03.19.24

Grassley: Biden Admin’s EV Push Could Drive up the Deficit by $200 Billion

WASHINGTON – Senate Budget Committee Ranking Member Chuck Grassley (R-Iowa) is amplifying his opposition to the Environmental Protection Agency’s (EPA) tailpipe emissions proposal, citing an alarming new cost estimate by the nonpartisan Congressional Budget Office (CBO).

“The CBO released its ten-year budget and economic outlook on February 7, 2024, which projected a $224 billion increase in the cumulative deficit caused by higher electric vehicle tax credit claims and reduced gas tax revenues. CBO made sure to note that EPA’s market-shifting EV Rule is the largest factor contributing to these revisions,” Grassley wrote in a letter to EPA Administrator Michael Regan. “The American taxpayers have not voted for and can’t afford the EPA’s proposed EV Rule.”

In addition to raising concerns about the regulation’s fiscal implications, Grassley notes the challenges it poses for auto dealers and questions the grounds EPA has to advance the proposal as written. Grassley is requesting EPA clarify its legal authority for promoting the EV Rule, as well as outline its plans to compensate for the hundreds of billions of dollars in lost tax revenue and extra spending.

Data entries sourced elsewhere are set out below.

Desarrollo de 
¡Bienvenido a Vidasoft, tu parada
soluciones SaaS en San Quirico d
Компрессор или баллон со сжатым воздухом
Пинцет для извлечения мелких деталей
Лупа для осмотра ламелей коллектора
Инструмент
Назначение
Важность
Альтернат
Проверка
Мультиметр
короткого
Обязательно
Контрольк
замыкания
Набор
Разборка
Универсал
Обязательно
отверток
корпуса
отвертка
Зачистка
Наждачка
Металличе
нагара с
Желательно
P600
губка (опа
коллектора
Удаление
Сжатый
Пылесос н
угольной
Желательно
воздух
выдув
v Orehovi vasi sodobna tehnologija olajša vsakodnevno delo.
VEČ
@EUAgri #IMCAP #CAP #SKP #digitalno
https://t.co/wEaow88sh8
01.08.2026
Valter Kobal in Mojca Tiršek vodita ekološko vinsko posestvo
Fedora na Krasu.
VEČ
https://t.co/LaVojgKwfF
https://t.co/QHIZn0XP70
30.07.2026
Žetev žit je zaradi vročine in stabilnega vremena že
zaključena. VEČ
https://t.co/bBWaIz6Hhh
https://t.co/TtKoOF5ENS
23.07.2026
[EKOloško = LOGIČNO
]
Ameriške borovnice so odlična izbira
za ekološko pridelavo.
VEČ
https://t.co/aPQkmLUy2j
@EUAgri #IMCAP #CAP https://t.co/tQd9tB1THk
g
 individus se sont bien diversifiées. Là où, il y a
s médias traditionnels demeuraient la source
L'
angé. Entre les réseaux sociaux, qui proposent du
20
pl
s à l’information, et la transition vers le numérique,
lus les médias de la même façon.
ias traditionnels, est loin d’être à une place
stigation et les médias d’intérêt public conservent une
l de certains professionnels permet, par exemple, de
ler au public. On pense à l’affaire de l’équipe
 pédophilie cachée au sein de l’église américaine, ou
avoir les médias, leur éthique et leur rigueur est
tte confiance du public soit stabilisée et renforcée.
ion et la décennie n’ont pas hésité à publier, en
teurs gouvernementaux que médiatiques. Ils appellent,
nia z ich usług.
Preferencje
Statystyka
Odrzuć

Read Grassley's full letter HERE.

Background: 

The EPA’s EV Rule extends certain greenhouse gas standards to passenger vehicles and light-duty trucks for model years 2023-2026. As a result, EPA projects electric vehicles will account for at least 60 percent of vehicle sales by 2030.

Grassley has persistently pushed EPA to reconsider its EV Rule, writing the agency five times in the last nine months. Grassley has demanded answers from EPA regarding the rule’s potential to make the U.S. more reliant on Chinese lithium-ion batteries and foreign mines that exploit workers. He’s also warned accelerating a mass-scale transition to EVs without the infrastructure to do so threatens the stability of our electric grid. Further exacerbating this problem, EPA issued a contradicting rulemaking to shutter power plants that fail to meet strict emissions caps.